Library / Literary Works

    Louis Salles

    La Javanaise

    Sur un îlot désert, planté de sycomores,
    Non loin des grands palais écroulés de Memphis,
    En remontant le Nil dans ma cange, je fis
    L’achat d’une Indienne à deux pirates maures.

    Oh ! l’adorable fille ! Aux tentes du désert
    Sa jeunesse avait pris, dans des lignes antiques,
    La sévère beauté des figures bibliques,
    Se penchant près le puits qu’ombrage un palmier vert.

    Dans des membres d’acier, aussi chaud que la lave,
    Le sang faisait cabrer sa sauvage fierté ;
    Sous un sourire amer drapant sa nudité,
    La grâce ennoblissait le pagne de l’esclave.

    Au soleil d’Orient son épaule ondoyait
    Sous les baisers de l’air, comme un bronze liquide ;
    De longs cheveux dorés sur sa gorge solide
    Roulaient ; ainsi qu’un jonc son torse se cambrait.

    Quand le couchant ombrait les lauriers de la grève,
    Et qu’ondulaient au loin les plaines de maïs,
    Fatma semblait ouïr les échos du pays,
    Et, se laissant porter sur les ailes d’un rêve,

    Elle suivait des yeux les ibis au long col,
    A l’horizon pourpré poursuivant leur voyage ;
    De ses belles forêts croyant voir un mirage,
    Son âme vers le ciel aussi prenait son vol.

    Alors, au son du fifre & du tambour de basque,
    En arabe chantant des hymnes inconnus,
    Une écharpe roulée autour de ses bras nus,
    Elle dansait parfois une danse fantasque.

    Aux ailes de son nez pendillaient trois sequins,
    Ses pieds d’enfant traînaient sur le sol ; nonchalantes,
    Ses poses s’endormaient ; des paillettes ardentes
    Flambaient dans le fond noir de ses yeux africains.
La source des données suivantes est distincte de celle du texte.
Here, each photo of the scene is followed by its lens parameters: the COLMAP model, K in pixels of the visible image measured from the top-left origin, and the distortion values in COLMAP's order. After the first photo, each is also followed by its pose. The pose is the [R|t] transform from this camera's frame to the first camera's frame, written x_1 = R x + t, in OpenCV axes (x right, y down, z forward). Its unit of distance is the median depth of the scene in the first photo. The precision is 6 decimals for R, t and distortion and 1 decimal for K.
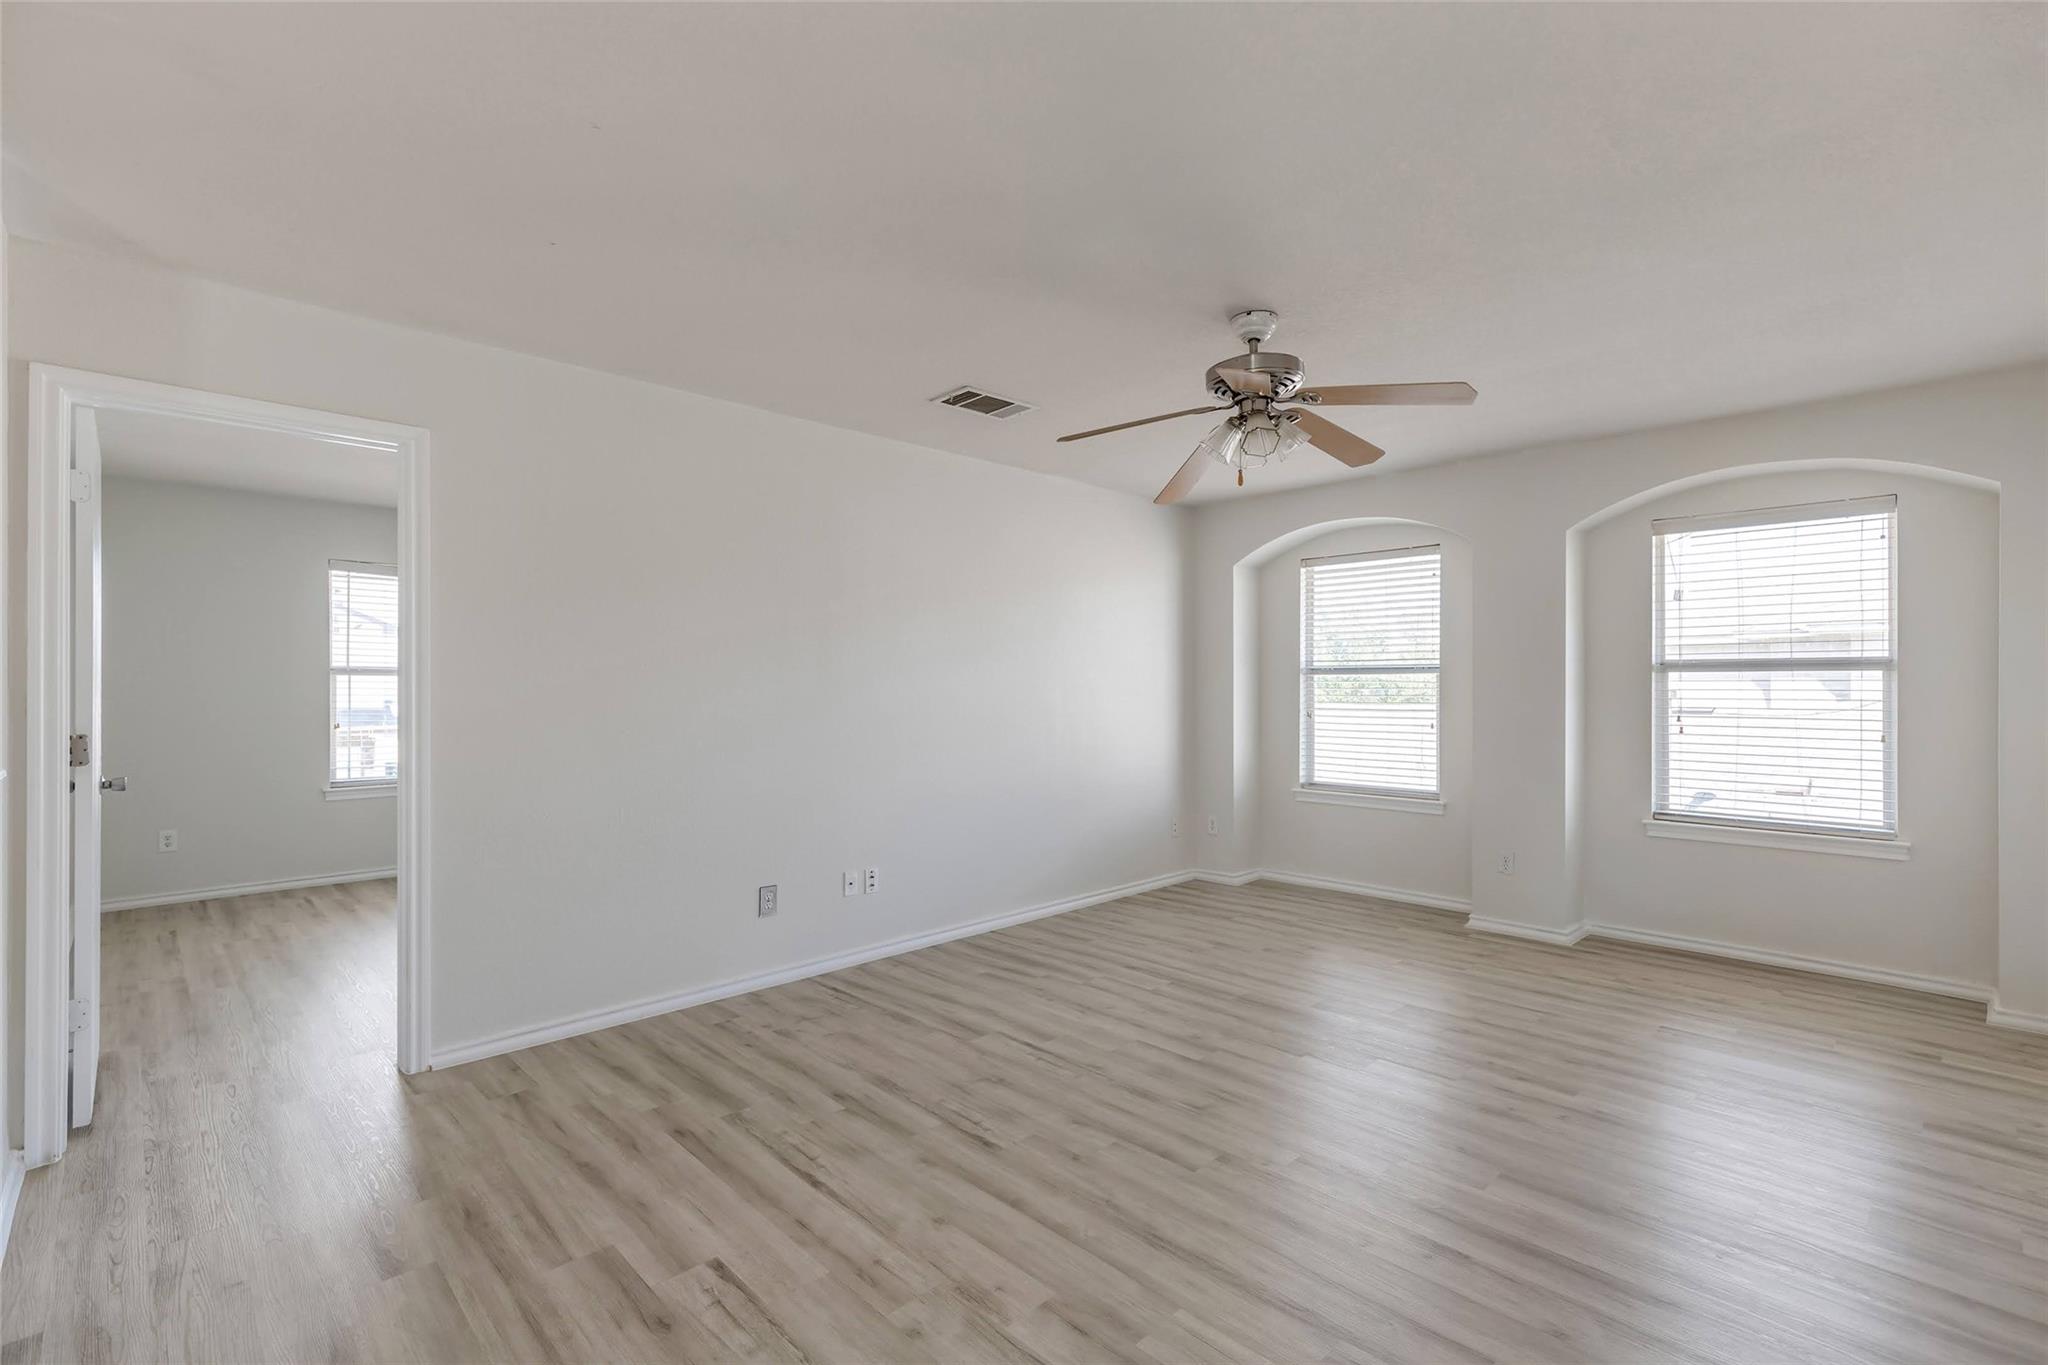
lens RADIAL K [[920.2, 0, 1028.2], [0, 920.2, 681.1], [0, 0, 1]] dist [0.008984, -0.000743]
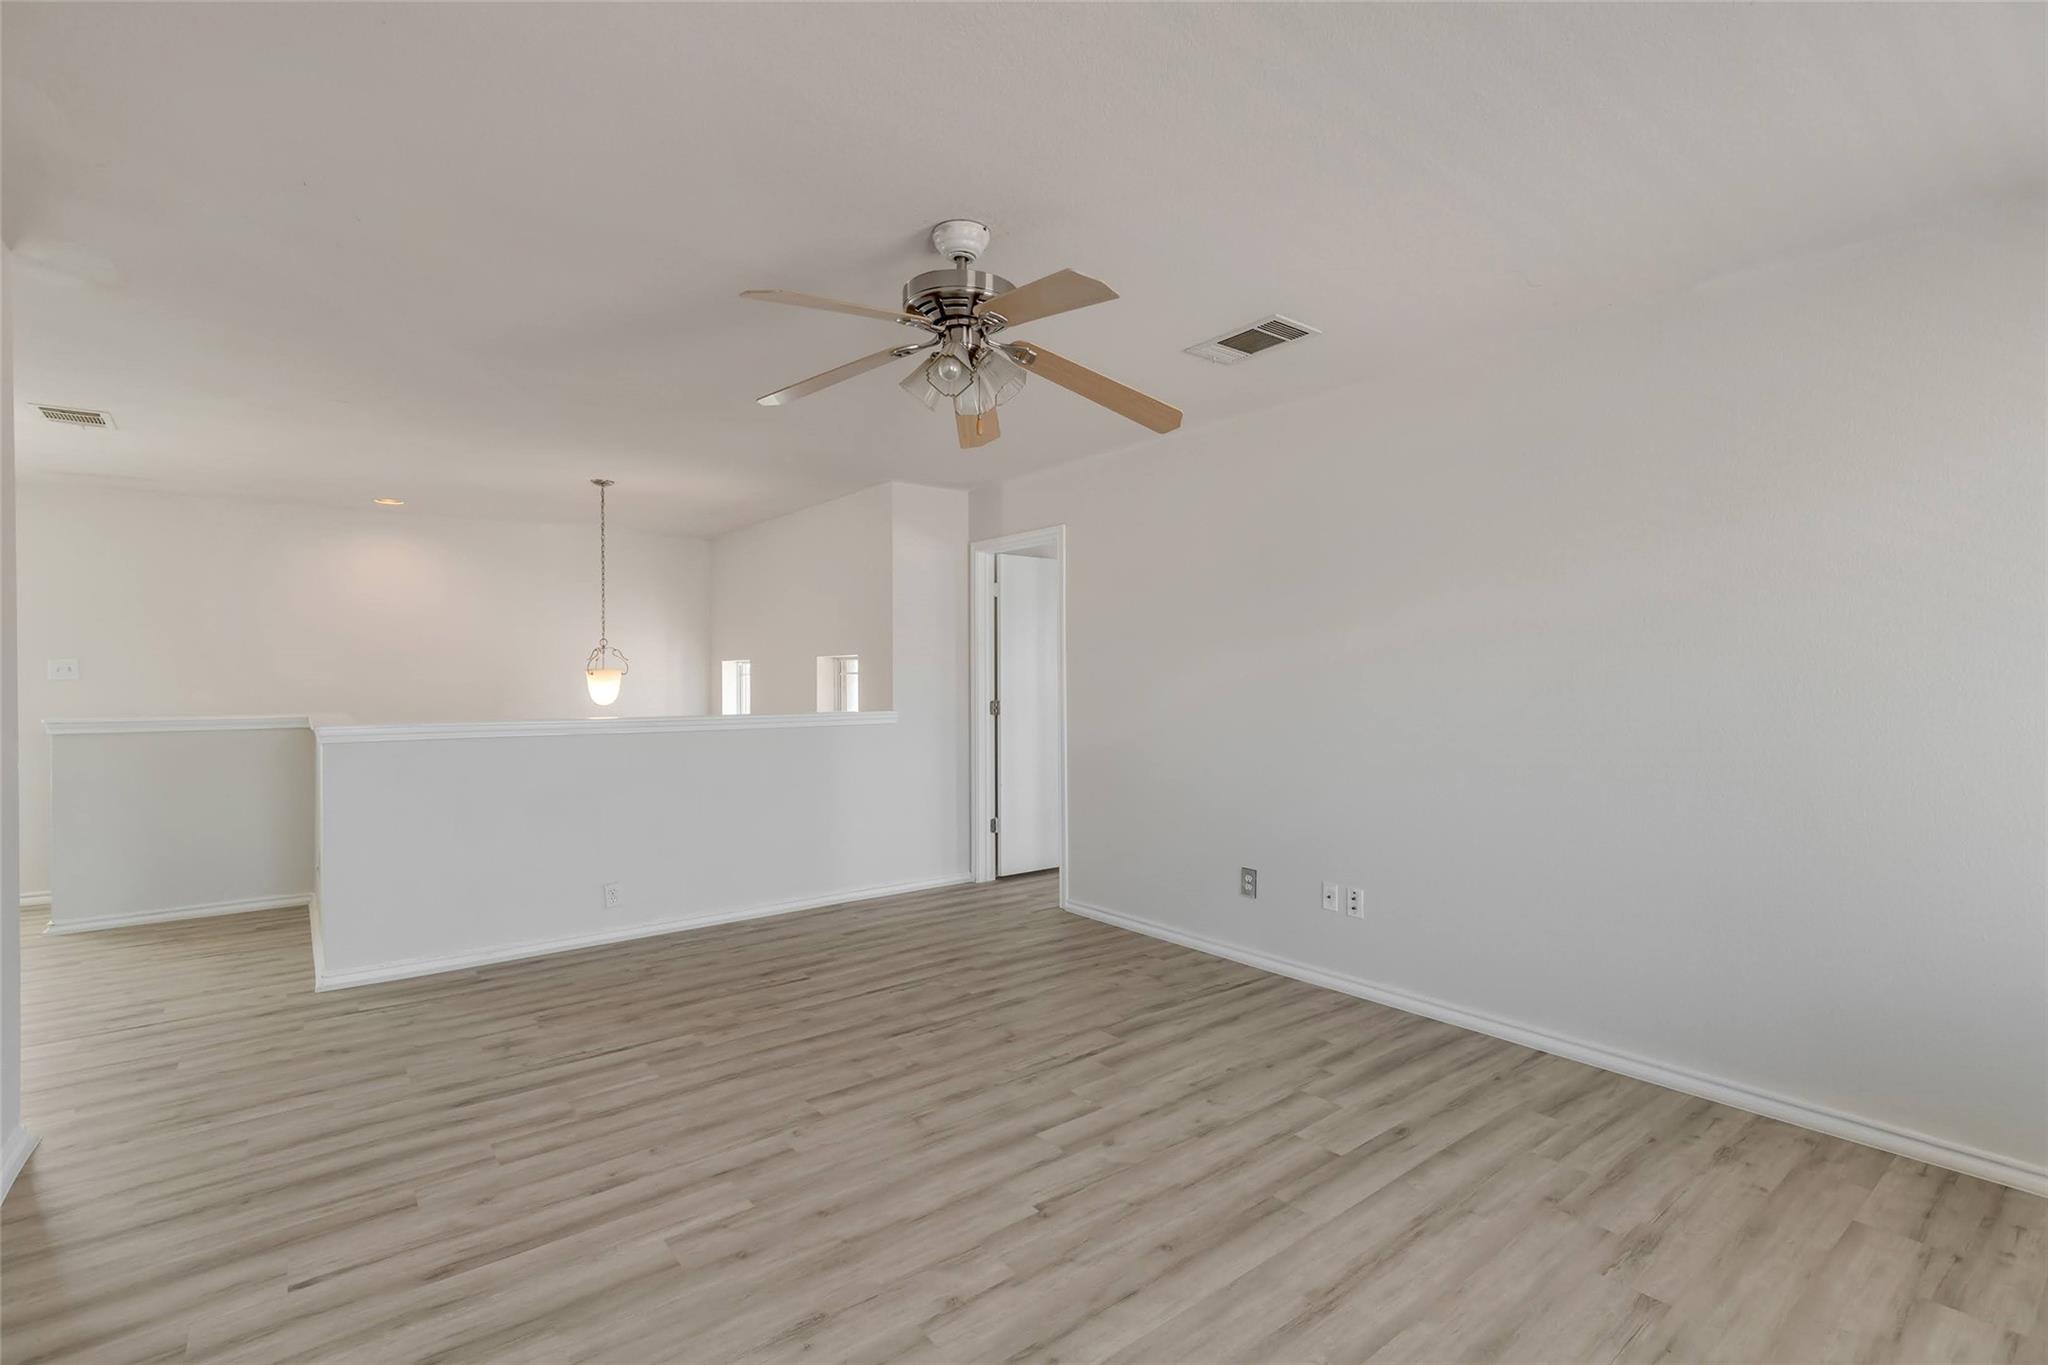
lens RADIAL K [[942.5, 0, 1020.5], [0, 942.5, 666.8], [0, 0, 1]] dist [0.014236, -0.000419]
pose [[-0.113123, -0.014254, -0.993479, 0.845612], [0.011733, 0.999808, -0.015681, 0.006549], [0.993512, -0.013430, -0.112934, 0.893063]]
    Tout à coup, bondissante ainsi que la panthère,
    Montrant dans un souris la neige de ses dents,
    Elle faisait sonner les anneaux résonnants
    De ses pieds qui frappaient en cadence la terre.

    Après l’accès fiévreux, hélas ! ce jeune cœur
    Sur le sable altéré répandait bien des larmes ;
    L’ombre vague des nuits la berçait par ses charmes,
    Et peut-être évoquait un fantôme vainqueur.

    Sans avoir effleuré ses lèvres de grenade,
    Vierge je l’ai remise aux jungles de Java,
    En lui disant : Adieu, belle étrangère ! va
    Rêver à tes amours au pied de ta cascade.